TASK INSTRUCTIONS:
Copy every line of the material below word for word, keeping each line break and all spelling and punctuation unchanged.

── DATA EXTRACT

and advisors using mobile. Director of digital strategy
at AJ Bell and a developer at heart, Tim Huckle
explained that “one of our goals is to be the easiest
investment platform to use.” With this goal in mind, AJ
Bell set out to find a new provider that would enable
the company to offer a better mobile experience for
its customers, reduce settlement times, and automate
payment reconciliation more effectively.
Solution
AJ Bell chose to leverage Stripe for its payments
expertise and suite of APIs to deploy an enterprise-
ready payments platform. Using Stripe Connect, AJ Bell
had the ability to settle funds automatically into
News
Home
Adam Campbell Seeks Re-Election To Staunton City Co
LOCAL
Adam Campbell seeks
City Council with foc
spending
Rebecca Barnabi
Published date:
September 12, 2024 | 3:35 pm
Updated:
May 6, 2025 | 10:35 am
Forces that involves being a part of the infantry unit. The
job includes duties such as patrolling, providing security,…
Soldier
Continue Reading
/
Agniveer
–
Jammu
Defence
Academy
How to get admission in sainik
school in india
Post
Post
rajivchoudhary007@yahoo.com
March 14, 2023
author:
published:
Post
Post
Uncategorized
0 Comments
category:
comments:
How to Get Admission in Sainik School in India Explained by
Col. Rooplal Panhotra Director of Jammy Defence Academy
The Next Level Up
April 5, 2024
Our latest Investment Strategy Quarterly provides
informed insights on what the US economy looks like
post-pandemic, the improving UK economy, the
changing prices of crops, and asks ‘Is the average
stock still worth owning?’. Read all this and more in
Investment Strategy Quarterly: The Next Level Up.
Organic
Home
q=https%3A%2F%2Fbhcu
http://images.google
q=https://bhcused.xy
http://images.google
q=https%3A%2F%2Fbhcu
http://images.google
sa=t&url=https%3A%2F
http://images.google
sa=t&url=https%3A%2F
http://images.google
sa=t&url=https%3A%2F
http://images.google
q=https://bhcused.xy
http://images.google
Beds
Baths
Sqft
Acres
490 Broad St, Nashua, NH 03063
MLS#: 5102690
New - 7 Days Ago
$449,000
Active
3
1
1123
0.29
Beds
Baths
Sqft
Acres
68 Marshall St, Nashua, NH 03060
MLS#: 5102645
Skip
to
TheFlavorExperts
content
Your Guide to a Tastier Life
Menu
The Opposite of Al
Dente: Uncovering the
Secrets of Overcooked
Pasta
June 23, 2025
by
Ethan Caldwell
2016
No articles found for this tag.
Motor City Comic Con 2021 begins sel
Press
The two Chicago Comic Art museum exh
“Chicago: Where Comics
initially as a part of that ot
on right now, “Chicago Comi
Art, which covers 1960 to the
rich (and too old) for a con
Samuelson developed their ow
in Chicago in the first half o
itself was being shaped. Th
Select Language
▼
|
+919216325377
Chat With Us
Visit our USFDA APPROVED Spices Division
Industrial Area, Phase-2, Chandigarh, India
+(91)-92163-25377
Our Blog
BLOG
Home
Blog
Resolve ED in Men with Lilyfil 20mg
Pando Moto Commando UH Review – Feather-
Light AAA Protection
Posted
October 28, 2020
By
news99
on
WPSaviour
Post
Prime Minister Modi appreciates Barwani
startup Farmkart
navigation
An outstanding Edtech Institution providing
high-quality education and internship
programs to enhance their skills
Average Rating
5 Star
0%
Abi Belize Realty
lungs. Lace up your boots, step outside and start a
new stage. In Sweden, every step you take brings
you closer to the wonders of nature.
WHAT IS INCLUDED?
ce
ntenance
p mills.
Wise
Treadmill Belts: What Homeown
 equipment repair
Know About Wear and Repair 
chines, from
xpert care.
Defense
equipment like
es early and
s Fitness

────

WRITTEN SOLUTION:
and advisors using mobile. Director of digital strategy
at AJ Bell and a developer at heart, Tim Huckle
explained that “one of our goals is to be the easiest
investment platform to use.” With this goal in mind, AJ
Bell set out to find a new provider that would enable
the company to offer a better mobile experience for
its customers, reduce settlement times, and automate
payment reconciliation more effectively.
Solution
AJ Bell chose to leverage Stripe for its payments
expertise and suite of APIs to deploy an enterprise-
ready payments platform. Using Stripe Connect, AJ Bell
had the ability to settle funds automatically into
News
Home
Adam Campbell Seeks Re-Election To Staunton City Co
LOCAL
Adam Campbell seeks
City Council with foc
spending
Rebecca Barnabi
Published date:
September 12, 2024 | 3:35 pm
Updated:
May 6, 2025 | 10:35 am
Forces that involves being a part of the infantry unit. The
job includes duties such as patrolling, providing security,…
Soldier
Continue Reading
/
Agniveer
–
Jammu
Defence
Academy
How to get admission in sainik
school in india
Post
Post
rajivchoudhary007@yahoo.com
March 14, 2023
author:
published:
Post
Post
Uncategorized
0 Comments
category:
comments:
How to Get Admission in Sainik School in India Explained by
Col. Rooplal Panhotra Director of Jammy Defence Academy
The Next Level Up
April 5, 2024
Our latest Investment Strategy Quarterly provides
informed insights on what the US economy looks like
post-pandemic, the improving UK economy, the
changing prices of crops, and asks ‘Is the average
stock still worth owning?’. Read all this and more in
Investment Strategy Quarterly: The Next Level Up.
Organic
Home
q=https%3A%2F%2Fbhcu
http://images.google
q=https://bhcused.xy
http://images.google
q=https%3A%2F%2Fbhcu
http://images.google
sa=t&url=https%3A%2F
http://images.google
sa=t&url=https%3A%2F
http://images.google
sa=t&url=https%3A%2F
http://images.google
q=https://bhcused.xy
http://images.google
Beds
Baths
Sqft
Acres
490 Broad St, Nashua, NH 03063
MLS#: 5102690
New - 7 Days Ago
$449,000
Active
3
1
1123
0.29
Beds
Baths
Sqft
Acres
68 Marshall St, Nashua, NH 03060
MLS#: 5102645
Skip
to
TheFlavorExperts
content
Your Guide to a Tastier Life
Menu
The Opposite of Al
Dente: Uncovering the
Secrets of Overcooked
Pasta
June 23, 2025
by
Ethan Caldwell
2016
No articles found for this tag.
Motor City Comic Con 2021 begins sel
Press
The two Chicago Comic Art museum exh
“Chicago: Where Comics
initially as a part of that ot
on right now, “Chicago Comi
Art, which covers 1960 to the
rich (and too old) for a con
Samuelson developed their ow
in Chicago in the first half o
itself was being shaped. Th
Select Language
▼
|
+919216325377
Chat With Us
Visit our USFDA APPROVED Spices Division
Industrial Area, Phase-2, Chandigarh, India
+(91)-92163-25377
Our Blog
BLOG
Home
Blog
Resolve ED in Men with Lilyfil 20mg
Pando Moto Commando UH Review – Feather-
Light AAA Protection
Posted
October 28, 2020
By
news99
on
WPSaviour
Post
Prime Minister Modi appreciates Barwani
startup Farmkart
navigation
An outstanding Edtech Institution providing
high-quality education and internship
programs to enhance their skills
Average Rating
5 Star
0%
Abi Belize Realty
lungs. Lace up your boots, step outside and start a
new stage. In Sweden, every step you take brings
you closer to the wonders of nature.
WHAT IS INCLUDED?
ce
ntenance
p mills.
Wise
Treadmill Belts: What Homeown
 equipment repair
Know About Wear and Repair 
chines, from
xpert care.
Defense
equipment like
es early and
s Fitness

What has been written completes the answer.